- Excerpted records -
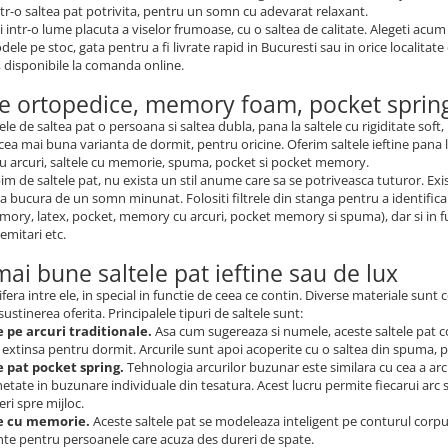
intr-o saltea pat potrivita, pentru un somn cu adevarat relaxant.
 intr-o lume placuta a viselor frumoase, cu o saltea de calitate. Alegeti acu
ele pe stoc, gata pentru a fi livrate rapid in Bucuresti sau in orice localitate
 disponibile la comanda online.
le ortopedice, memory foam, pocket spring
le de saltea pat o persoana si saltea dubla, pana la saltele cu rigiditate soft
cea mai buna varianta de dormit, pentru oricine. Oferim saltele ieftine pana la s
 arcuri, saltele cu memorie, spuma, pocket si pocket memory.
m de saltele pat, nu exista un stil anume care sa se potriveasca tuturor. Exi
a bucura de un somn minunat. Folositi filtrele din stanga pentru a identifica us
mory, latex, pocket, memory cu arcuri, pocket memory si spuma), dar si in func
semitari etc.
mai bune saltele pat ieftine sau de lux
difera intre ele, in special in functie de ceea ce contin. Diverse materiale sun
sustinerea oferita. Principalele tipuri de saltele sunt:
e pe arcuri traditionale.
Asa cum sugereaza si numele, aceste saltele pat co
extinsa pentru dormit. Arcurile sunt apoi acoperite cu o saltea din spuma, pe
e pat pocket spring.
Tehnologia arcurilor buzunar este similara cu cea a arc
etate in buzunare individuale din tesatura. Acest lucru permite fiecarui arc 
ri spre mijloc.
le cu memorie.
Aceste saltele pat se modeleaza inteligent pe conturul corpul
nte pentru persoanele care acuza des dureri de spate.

- Problem details -
The line above containing "intr-o lume placuta", the line containing "mai bune saltele pat ieftine sau de lux", and every line between them are to be transcribed exactly; no other line is wanted.

- Task response -
 intr-o lume placuta a viselor frumoase, cu o saltea de calitate. Alegeti acu
ele pe stoc, gata pentru a fi livrate rapid in Bucuresti sau in orice localitate
 disponibile la comanda online.
le ortopedice, memory foam, pocket spring
le de saltea pat o persoana si saltea dubla, pana la saltele cu rigiditate soft
cea mai buna varianta de dormit, pentru oricine. Oferim saltele ieftine pana la s
 arcuri, saltele cu memorie, spuma, pocket si pocket memory.
m de saltele pat, nu exista un stil anume care sa se potriveasca tuturor. Exi
a bucura de un somn minunat. Folositi filtrele din stanga pentru a identifica us
mory, latex, pocket, memory cu arcuri, pocket memory si spuma), dar si in func
semitari etc.
mai bune saltele pat ieftine sau de lux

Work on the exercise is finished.